## [Stored data]

-*-*-

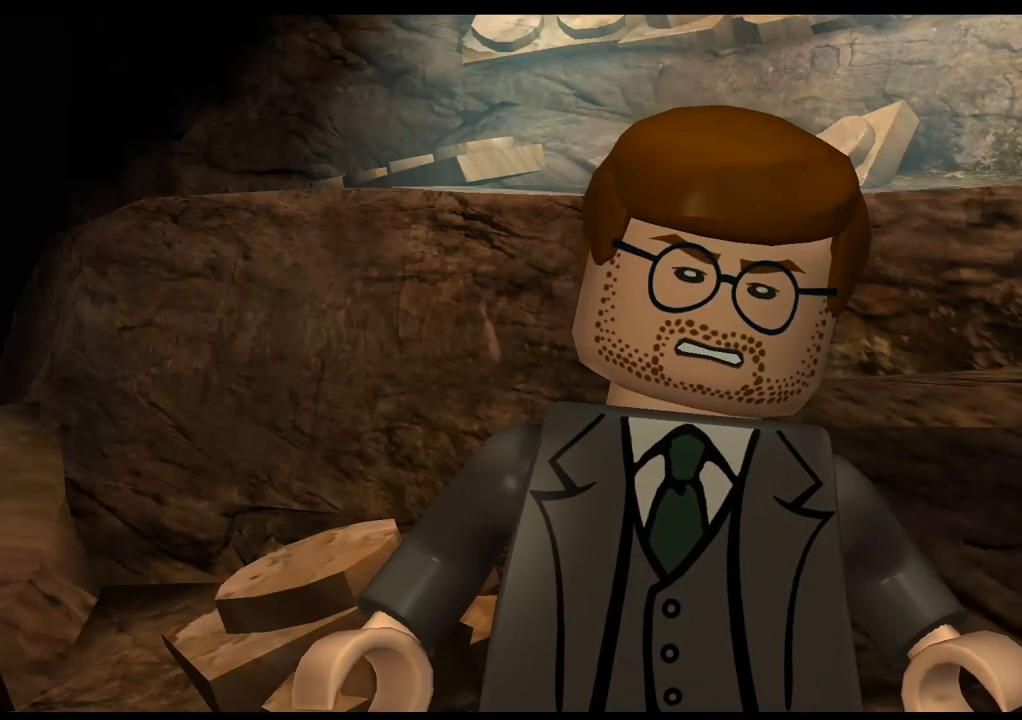
{"buttons": [], "left_stick": "center", "right_stick": "center", "events": [[17, "CROSS", "up"]]}
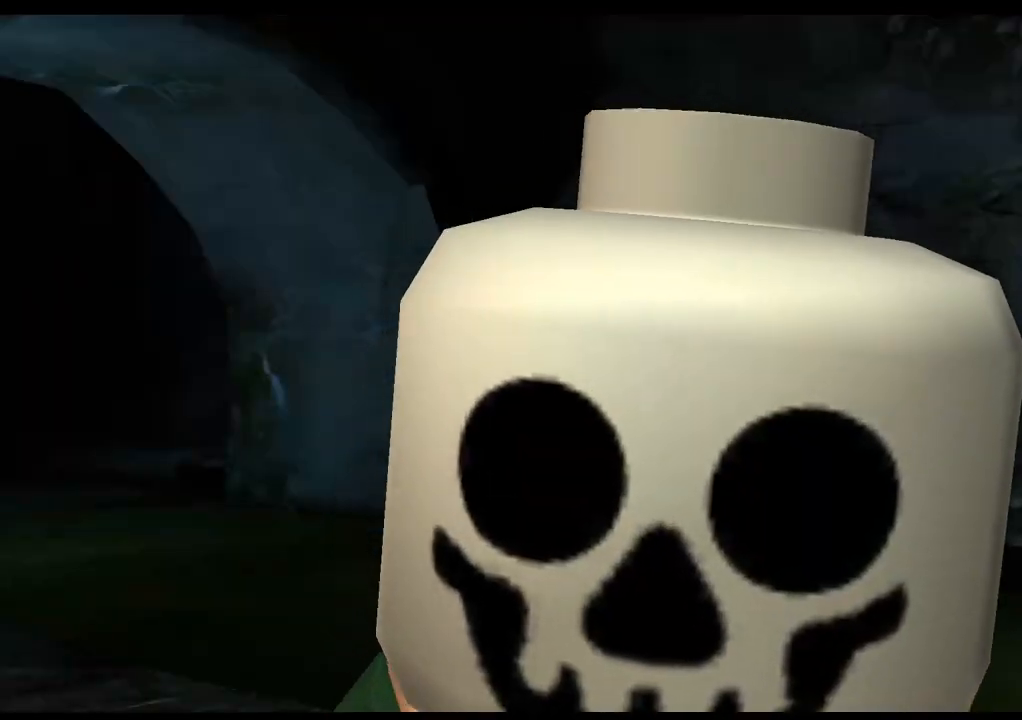
{"buttons": [], "left_stick": "center", "right_stick": "center", "events": [[317, "CROSS", "down"], [417, "CROSS", "up"]]}
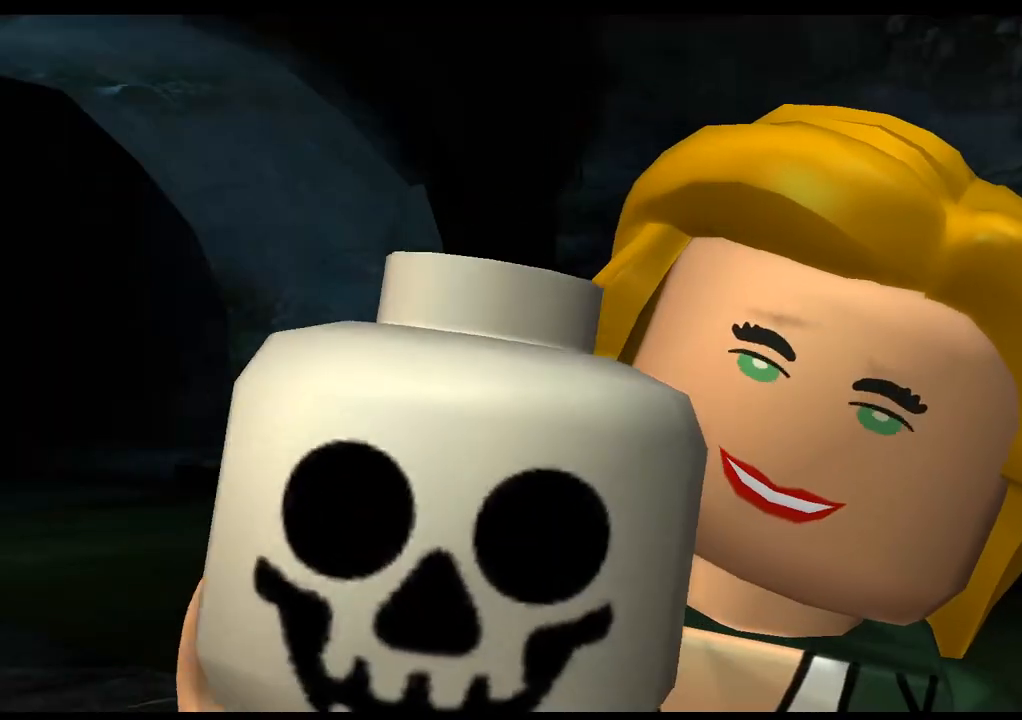
{"buttons": [], "left_stick": "center", "right_stick": "center", "events": []}
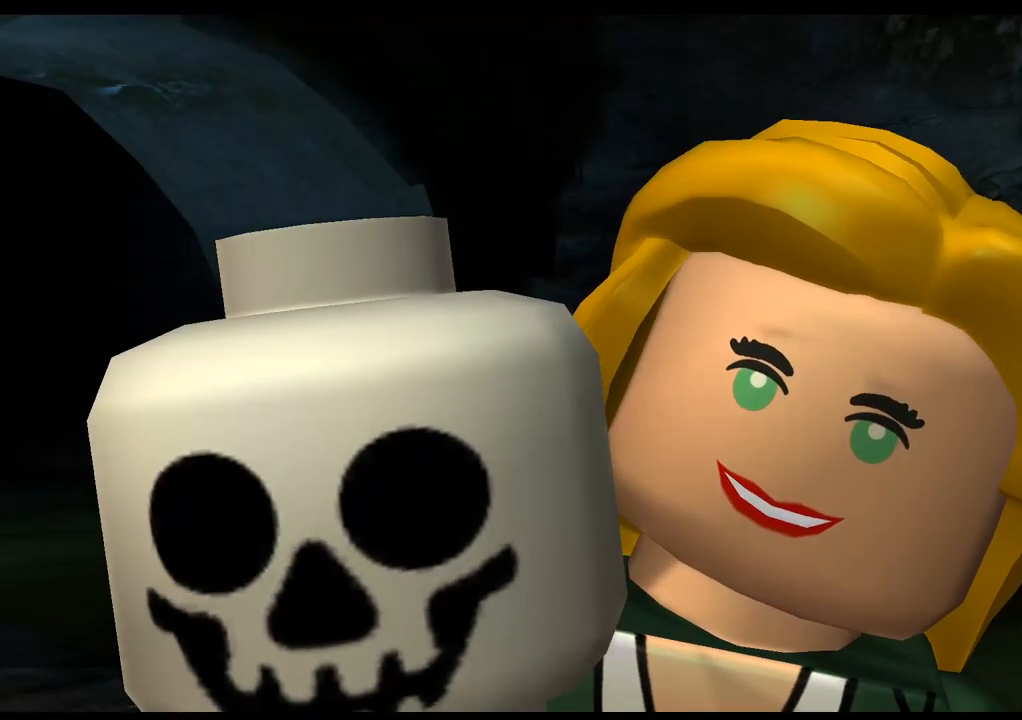
{"buttons": [], "left_stick": "center", "right_stick": "center", "events": []}
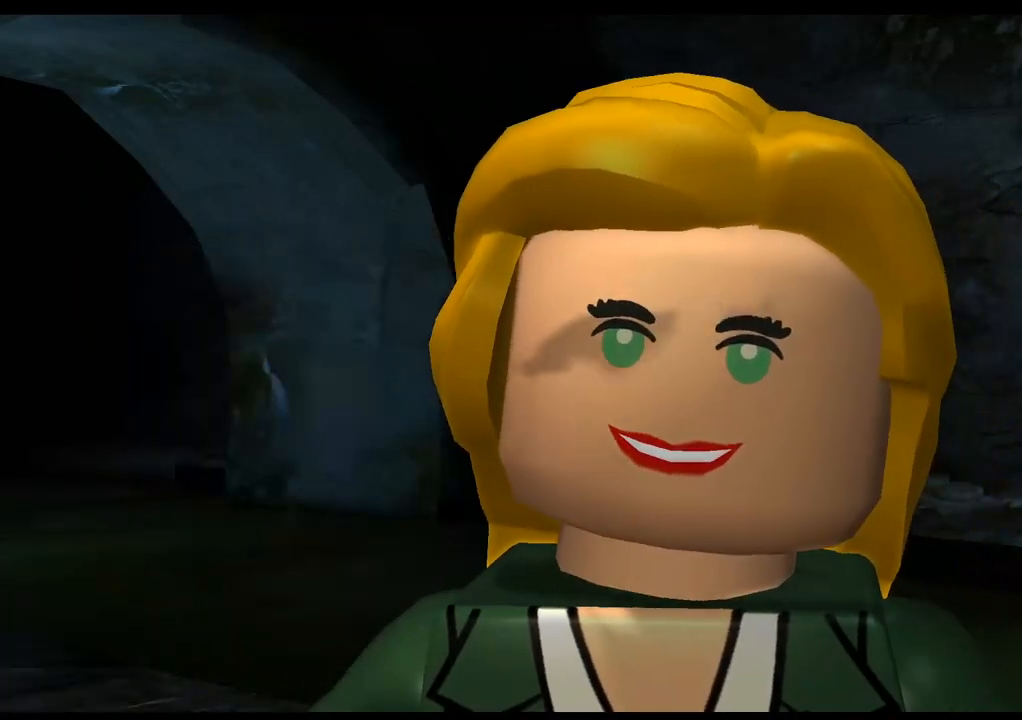
{"buttons": [], "left_stick": "center", "right_stick": "center", "events": [[183, "CROSS", "down"], [317, "CROSS", "up"]]}
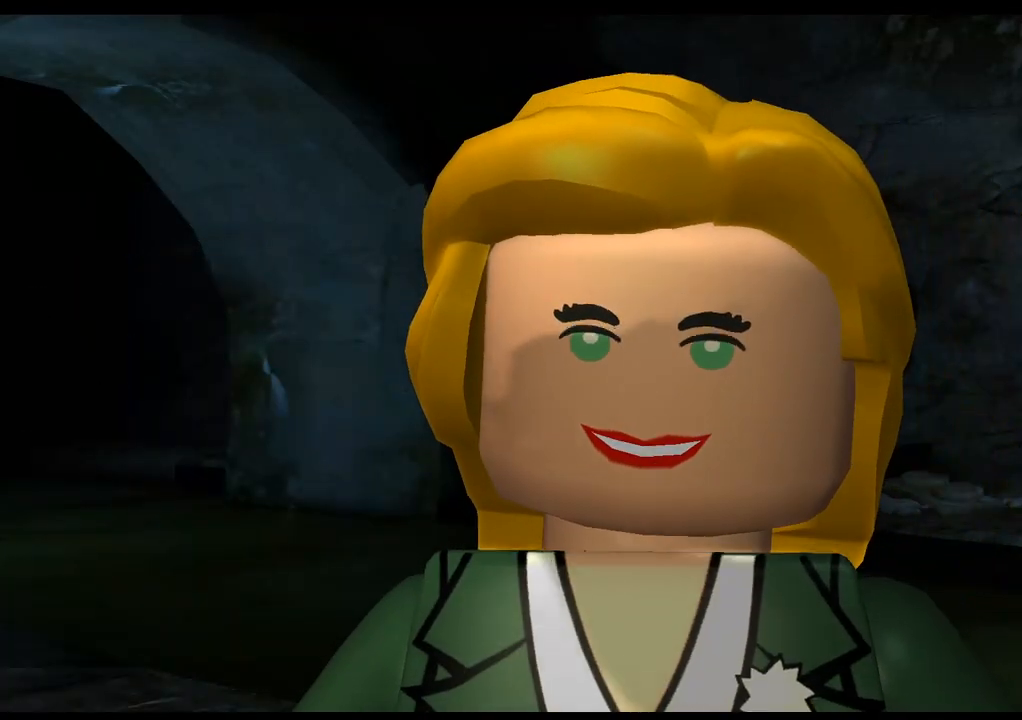
{"buttons": [], "left_stick": "center", "right_stick": "center", "events": []}
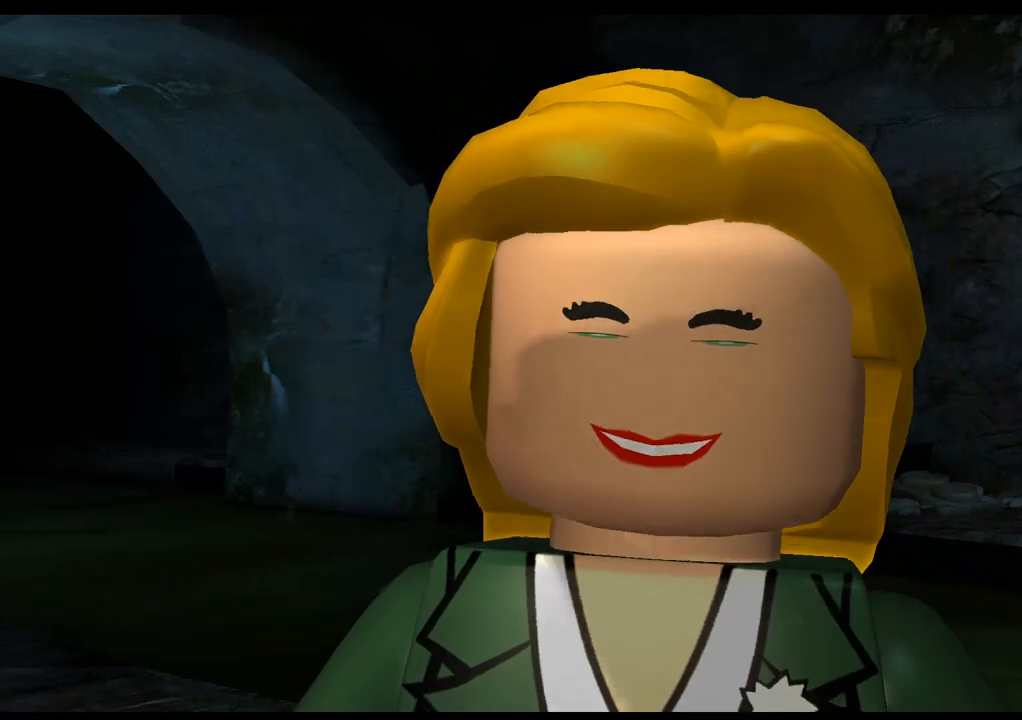
{"buttons": [], "left_stick": "center", "right_stick": "center", "events": []}
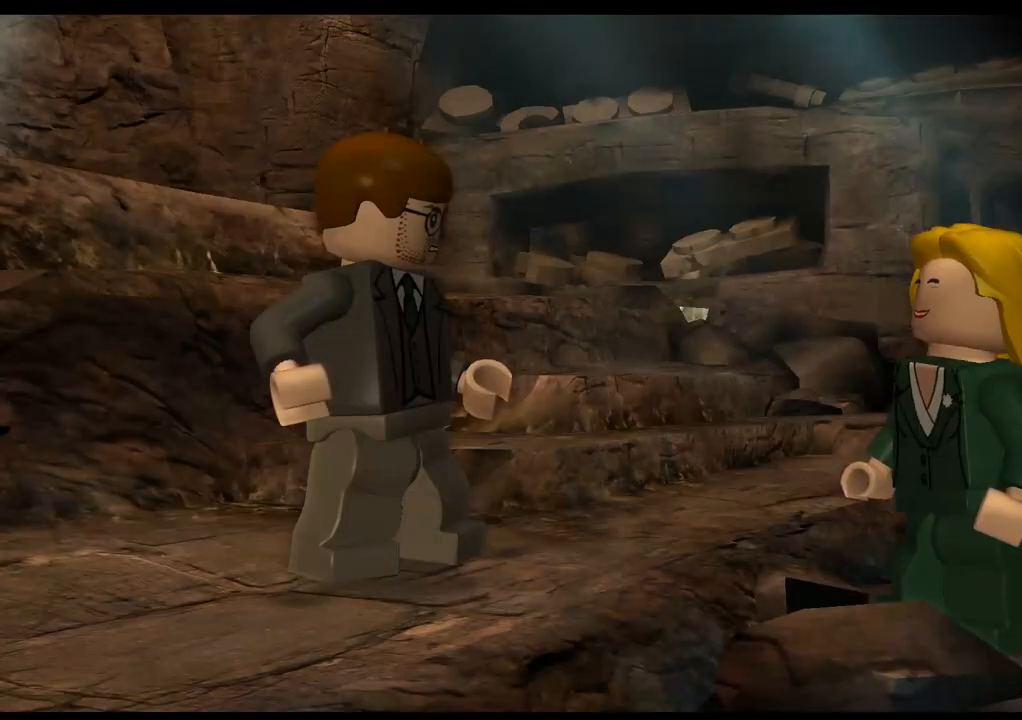
{"buttons": [], "left_stick": "up-right", "right_stick": "center", "events": [[83, "CROSS", "down"], [217, "CROSS", "up"], [333, "left_stick", "up-right"]]}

-*-*-

## [Task goal]
Please repeat each line above exactly as it appears, but omit the pictures.

## [Solved exercise]
{"buttons": [], "left_stick": "center", "right_stick": "center", "events": [[17, "CROSS", "up"]]}
{"buttons": [], "left_stick": "center", "right_stick": "center", "events": [[317, "CROSS", "down"], [417, "CROSS", "up"]]}
{"buttons": [], "left_stick": "center", "right_stick": "center", "events": []}
{"buttons": [], "left_stick": "center", "right_stick": "center", "events": []}
{"buttons": [], "left_stick": "center", "right_stick": "center", "events": [[183, "CROSS", "down"], [317, "CROSS", "up"]]}
{"buttons": [], "left_stick": "center", "right_stick": "center", "events": []}
{"buttons": [], "left_stick": "center", "right_stick": "center", "events": []}
{"buttons": [], "left_stick": "up-right", "right_stick": "center", "events": [[83, "CROSS", "down"], [217, "CROSS", "up"], [333, "left_stick", "up-right"]]}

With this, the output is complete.